Environment-Induced Effects on Quantum Chaos: Decoherence, Delocalization and Irreversibility

TL;DR

This paper investigates how environmental interactions cause decoherence in quantum chaotic systems, leading to the loss of quantum traits and a transition towards classical chaotic behavior, including irreversibility.

Contribution

It demonstrates that environment-induced decoherence can quickly suppress quantum chaos features in systems like QCM and QKR, bridging quantum and classical chaos.

Findings

Decoherence destroys recurrence in QCM.

Decoherence suppresses diffusion and causes localization in QKR.

Environment induces a transition from reversible to irreversible dynamics.

Abstract

Decoherence in quantum systems which are classically chaotic is studied. It is well-known that a classically chaotic system when quantized loses many prominent chaotic traits.
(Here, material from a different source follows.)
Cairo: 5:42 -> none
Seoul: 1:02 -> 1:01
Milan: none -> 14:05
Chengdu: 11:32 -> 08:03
We show that interaction of the quantum system with an environment can under general circumstances quickly diminish quantum coherence and reenact some characteristic classical chaotic behavior. We use the Feynman-Vernon influence functional formalism to study the effect of an ohmic environment at high temperature on two classically-chaotic systems: The linear Arnold cat map (QCM) and the nonlinear quantum kicked rotor (QKR). Features of quantum chaos such as recurrence in QCM and diffusion suppression leading to localization in QKR are destroyed in a short time due to environment-induced decoherence. Decoherence also undermines localization and induces an apparent transition from reversible to irreversible dynamics in quantum chaotic systems.